= Beginning of Section =
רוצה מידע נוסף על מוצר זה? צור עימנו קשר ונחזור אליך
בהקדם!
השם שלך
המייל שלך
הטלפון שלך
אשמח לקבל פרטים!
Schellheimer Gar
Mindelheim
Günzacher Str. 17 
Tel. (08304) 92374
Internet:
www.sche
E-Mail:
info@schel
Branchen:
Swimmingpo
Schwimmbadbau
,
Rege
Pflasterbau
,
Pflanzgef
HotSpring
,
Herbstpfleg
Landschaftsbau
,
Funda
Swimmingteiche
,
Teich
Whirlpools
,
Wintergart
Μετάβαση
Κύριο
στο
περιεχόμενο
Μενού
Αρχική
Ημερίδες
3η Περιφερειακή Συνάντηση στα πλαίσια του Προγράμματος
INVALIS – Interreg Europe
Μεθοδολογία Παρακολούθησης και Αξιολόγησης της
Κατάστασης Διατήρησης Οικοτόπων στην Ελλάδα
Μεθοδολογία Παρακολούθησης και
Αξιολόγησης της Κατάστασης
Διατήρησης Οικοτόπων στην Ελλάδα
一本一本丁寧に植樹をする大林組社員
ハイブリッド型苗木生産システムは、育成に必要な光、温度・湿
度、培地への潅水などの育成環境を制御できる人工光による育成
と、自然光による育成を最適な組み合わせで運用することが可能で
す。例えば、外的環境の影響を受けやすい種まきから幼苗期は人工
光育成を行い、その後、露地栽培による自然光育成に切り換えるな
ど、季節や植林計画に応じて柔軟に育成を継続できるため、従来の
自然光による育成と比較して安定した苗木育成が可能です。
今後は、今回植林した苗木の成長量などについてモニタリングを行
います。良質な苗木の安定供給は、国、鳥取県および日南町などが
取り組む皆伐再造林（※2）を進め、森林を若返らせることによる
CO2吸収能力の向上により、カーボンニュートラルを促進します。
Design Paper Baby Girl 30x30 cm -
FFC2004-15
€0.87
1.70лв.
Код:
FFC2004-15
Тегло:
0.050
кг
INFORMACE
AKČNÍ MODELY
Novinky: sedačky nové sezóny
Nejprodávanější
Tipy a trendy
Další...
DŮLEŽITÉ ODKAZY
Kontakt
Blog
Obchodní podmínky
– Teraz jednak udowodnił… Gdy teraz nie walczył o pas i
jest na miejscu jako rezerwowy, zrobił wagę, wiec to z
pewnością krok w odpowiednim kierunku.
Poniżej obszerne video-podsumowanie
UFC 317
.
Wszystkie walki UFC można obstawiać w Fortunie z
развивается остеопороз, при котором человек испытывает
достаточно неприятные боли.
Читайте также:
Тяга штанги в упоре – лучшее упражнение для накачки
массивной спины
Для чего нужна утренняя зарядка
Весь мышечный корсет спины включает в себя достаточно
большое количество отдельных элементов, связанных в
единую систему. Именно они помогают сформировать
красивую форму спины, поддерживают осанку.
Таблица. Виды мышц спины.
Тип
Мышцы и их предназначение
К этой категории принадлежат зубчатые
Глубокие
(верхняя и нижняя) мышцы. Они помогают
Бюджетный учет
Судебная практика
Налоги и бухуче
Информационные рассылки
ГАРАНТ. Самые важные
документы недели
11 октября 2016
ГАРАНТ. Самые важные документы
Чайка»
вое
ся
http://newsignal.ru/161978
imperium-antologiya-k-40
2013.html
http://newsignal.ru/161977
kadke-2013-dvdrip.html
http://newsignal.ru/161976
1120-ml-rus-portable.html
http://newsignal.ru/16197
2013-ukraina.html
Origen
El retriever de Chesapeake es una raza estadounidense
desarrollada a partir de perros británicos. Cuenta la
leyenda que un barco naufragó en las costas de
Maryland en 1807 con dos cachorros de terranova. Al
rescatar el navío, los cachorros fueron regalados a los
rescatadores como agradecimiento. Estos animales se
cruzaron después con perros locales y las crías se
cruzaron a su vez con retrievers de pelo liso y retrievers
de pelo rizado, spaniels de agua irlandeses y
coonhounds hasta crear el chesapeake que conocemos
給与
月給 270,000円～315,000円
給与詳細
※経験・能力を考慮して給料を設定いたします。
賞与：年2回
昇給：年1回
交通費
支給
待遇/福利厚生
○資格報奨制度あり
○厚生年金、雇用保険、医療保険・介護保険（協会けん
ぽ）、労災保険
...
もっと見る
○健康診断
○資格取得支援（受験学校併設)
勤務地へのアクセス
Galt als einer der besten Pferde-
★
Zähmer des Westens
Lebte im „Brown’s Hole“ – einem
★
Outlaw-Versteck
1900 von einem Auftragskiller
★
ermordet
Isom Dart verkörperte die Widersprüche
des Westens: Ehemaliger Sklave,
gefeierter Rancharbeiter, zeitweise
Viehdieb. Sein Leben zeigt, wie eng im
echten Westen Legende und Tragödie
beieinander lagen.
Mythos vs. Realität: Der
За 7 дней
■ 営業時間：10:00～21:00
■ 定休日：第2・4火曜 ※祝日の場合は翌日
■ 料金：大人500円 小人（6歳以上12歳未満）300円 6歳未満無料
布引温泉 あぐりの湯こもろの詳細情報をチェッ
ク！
= End of Section =
The full listing above needs to be transcribed exactly.

• [Result]:
רוצה מידע נוסף על מוצר זה? צור עימנו קשר ונחזור אליך
בהקדם!
השם שלך
המייל שלך
הטלפון שלך
אשמח לקבל פרטים!
Schellheimer Gar
Mindelheim
Günzacher Str. 17 
Tel. (08304) 92374
Internet:
www.sche
E-Mail:
info@schel
Branchen:
Swimmingpo
Schwimmbadbau
,
Rege
Pflasterbau
,
Pflanzgef
HotSpring
,
Herbstpfleg
Landschaftsbau
,
Funda
Swimmingteiche
,
Teich
Whirlpools
,
Wintergart
Μετάβαση
Κύριο
στο
περιεχόμενο
Μενού
Αρχική
Ημερίδες
3η Περιφερειακή Συνάντηση στα πλαίσια του Προγράμματος
INVALIS – Interreg Europe
Μεθοδολογία Παρακολούθησης και Αξιολόγησης της
Κατάστασης Διατήρησης Οικοτόπων στην Ελλάδα
Μεθοδολογία Παρακολούθησης και
Αξιολόγησης της Κατάστασης
Διατήρησης Οικοτόπων στην Ελλάδα
一本一本丁寧に植樹をする大林組社員
ハイブリッド型苗木生産システムは、育成に必要な光、温度・湿
度、培地への潅水などの育成環境を制御できる人工光による育成
と、自然光による育成を最適な組み合わせで運用することが可能で
す。例えば、外的環境の影響を受けやすい種まきから幼苗期は人工
光育成を行い、その後、露地栽培による自然光育成に切り換えるな
ど、季節や植林計画に応じて柔軟に育成を継続できるため、従来の
自然光による育成と比較して安定した苗木育成が可能です。
今後は、今回植林した苗木の成長量などについてモニタリングを行
います。良質な苗木の安定供給は、国、鳥取県および日南町などが
取り組む皆伐再造林（※2）を進め、森林を若返らせることによる
CO2吸収能力の向上により、カーボンニュートラルを促進します。
Design Paper Baby Girl 30x30 cm -
FFC2004-15
€0.87
1.70лв.
Код:
FFC2004-15
Тегло:
0.050
кг
INFORMACE
AKČNÍ MODELY
Novinky: sedačky nové sezóny
Nejprodávanější
Tipy a trendy
Další...
DŮLEŽITÉ ODKAZY
Kontakt
Blog
Obchodní podmínky
– Teraz jednak udowodnił… Gdy teraz nie walczył o pas i
jest na miejscu jako rezerwowy, zrobił wagę, wiec to z
pewnością krok w odpowiednim kierunku.
Poniżej obszerne video-podsumowanie
UFC 317
.
Wszystkie walki UFC można obstawiać w Fortunie z
развивается остеопороз, при котором человек испытывает
достаточно неприятные боли.
Читайте также:
Тяга штанги в упоре – лучшее упражнение для накачки
массивной спины
Для чего нужна утренняя зарядка
Весь мышечный корсет спины включает в себя достаточно
большое количество отдельных элементов, связанных в
единую систему. Именно они помогают сформировать
красивую форму спины, поддерживают осанку.
Таблица. Виды мышц спины.
Тип
Мышцы и их предназначение
К этой категории принадлежат зубчатые
Глубокие
(верхняя и нижняя) мышцы. Они помогают
Бюджетный учет
Судебная практика
Налоги и бухуче
Информационные рассылки
ГАРАНТ. Самые важные
документы недели
11 октября 2016
ГАРАНТ. Самые важные документы
Чайка»
вое
ся
http://newsignal.ru/161978
imperium-antologiya-k-40
2013.html
http://newsignal.ru/161977
kadke-2013-dvdrip.html
http://newsignal.ru/161976
1120-ml-rus-portable.html
http://newsignal.ru/16197
2013-ukraina.html
Origen
El retriever de Chesapeake es una raza estadounidense
desarrollada a partir de perros británicos. Cuenta la
leyenda que un barco naufragó en las costas de
Maryland en 1807 con dos cachorros de terranova. Al
rescatar el navío, los cachorros fueron regalados a los
rescatadores como agradecimiento. Estos animales se
cruzaron después con perros locales y las crías se
cruzaron a su vez con retrievers de pelo liso y retrievers
de pelo rizado, spaniels de agua irlandeses y
coonhounds hasta crear el chesapeake que conocemos
給与
月給 270,000円～315,000円
給与詳細
※経験・能力を考慮して給料を設定いたします。
賞与：年2回
昇給：年1回
交通費
支給
待遇/福利厚生
○資格報奨制度あり
○厚生年金、雇用保険、医療保険・介護保険（協会けん
ぽ）、労災保険
...
もっと見る
○健康診断
○資格取得支援（受験学校併設)
勤務地へのアクセス
Galt als einer der besten Pferde-
★
Zähmer des Westens
Lebte im „Brown’s Hole“ – einem
★
Outlaw-Versteck
1900 von einem Auftragskiller
★
ermordet
Isom Dart verkörperte die Widersprüche
des Westens: Ehemaliger Sklave,
gefeierter Rancharbeiter, zeitweise
Viehdieb. Sein Leben zeigt, wie eng im
echten Westen Legende und Tragödie
beieinander lagen.
Mythos vs. Realität: Der
За 7 дней
■ 営業時間：10:00～21:00
■ 定休日：第2・4火曜 ※祝日の場合は翌日
■ 料金：大人500円 小人（6歳以上12歳未満）300円 6歳未満無料
布引温泉 あぐりの湯こもろの詳細情報をチェッ
ク！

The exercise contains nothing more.